EXERCISE
Reproduce the material below verbatim, line for line, omitting the pictures.

GIVEN RECORDS
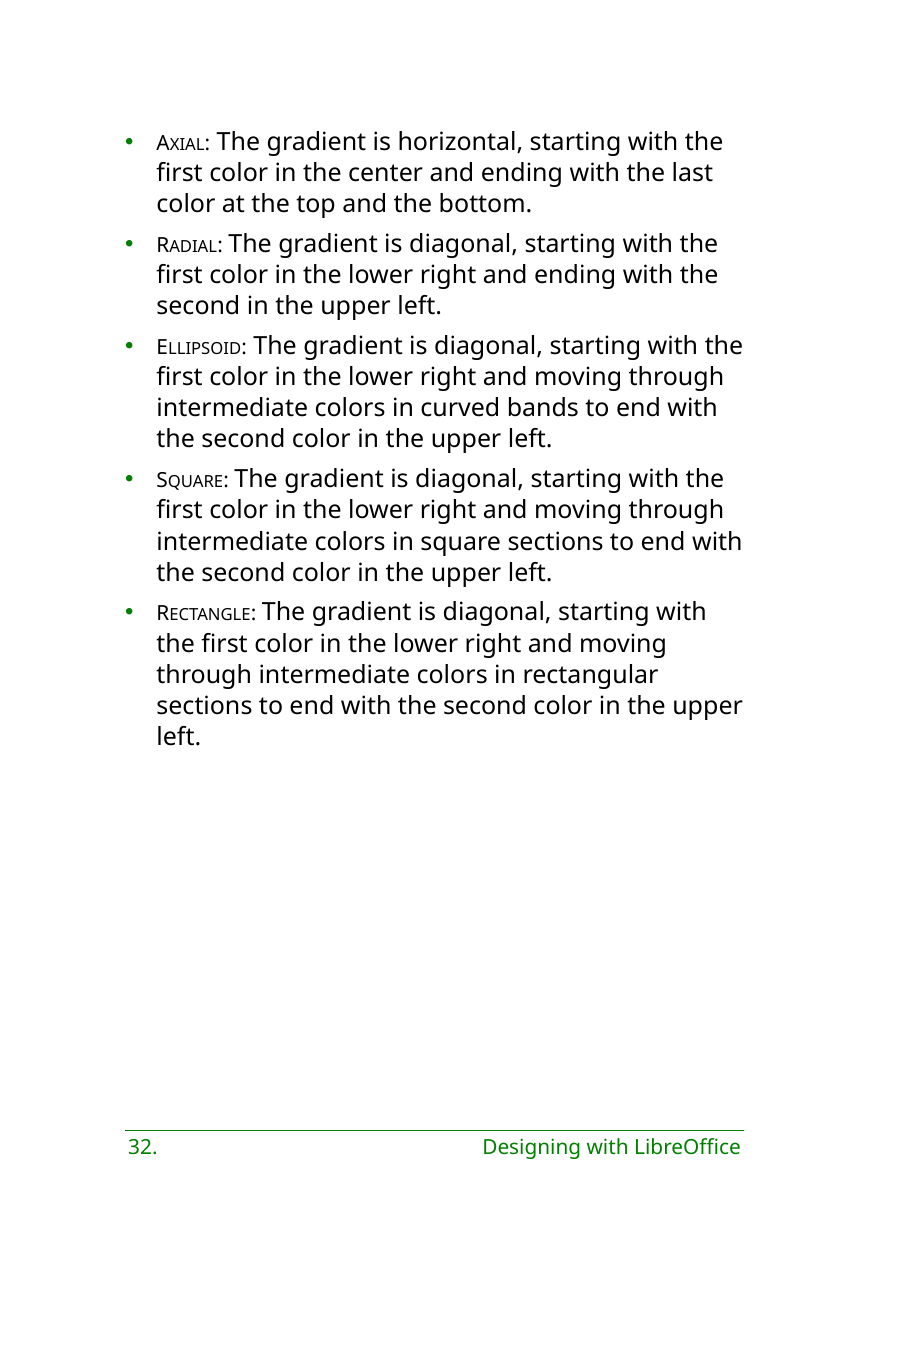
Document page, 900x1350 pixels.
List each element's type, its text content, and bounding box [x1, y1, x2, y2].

list Radial: The gradient is diagonal, starting with the first color in the lower right and ending with the second in the upper left. [125, 227, 744, 321]
list Ellipsoid: The gradient is diagonal, starting with the first color in the lower right and moving through intermediate colors in curved bands to end with the second color in the upper left. [125, 329, 744, 454]
list Rectangle: The gradient is diagonal, starting with the first color in the lower right and moving through intermediate colors in rectangular sections to end with the second color in the upper left. [125, 596, 744, 752]
list Square: The gradient is diagonal, starting with the first color in the lower right and moving through intermediate colors in square sections to end with the second color in the upper left. [125, 462, 744, 587]
list Axial: The gradient is horizontal, starting with the first color in the center and ending with the last color at the top and the bottom. [125, 125, 744, 219]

TASK ANSWER
Document page, 900x1350 pixels.
List each element's type, its text content, and bounding box [x1, y1, x2, y2].

list Radial: The gradient is diagonal, starting with the first color in the lower right and ending with the second in the upper left. [125, 227, 744, 321]
list Ellipsoid: The gradient is diagonal, starting with the first color in the lower right and moving through intermediate colors in curved bands to end with the second color in the upper left. [125, 329, 744, 454]
list Rectangle: The gradient is diagonal, starting with the first color in the lower right and moving through intermediate colors in rectangular sections to end with the second color in the upper left. [125, 596, 744, 752]
list Square: The gradient is diagonal, starting with the first color in the lower right and moving through intermediate colors in square sections to end with the second color in the upper left. [125, 462, 744, 587]
list Axial: The gradient is horizontal, starting with the first color in the center and ending with the last color at the top and the bottom. [125, 125, 744, 219]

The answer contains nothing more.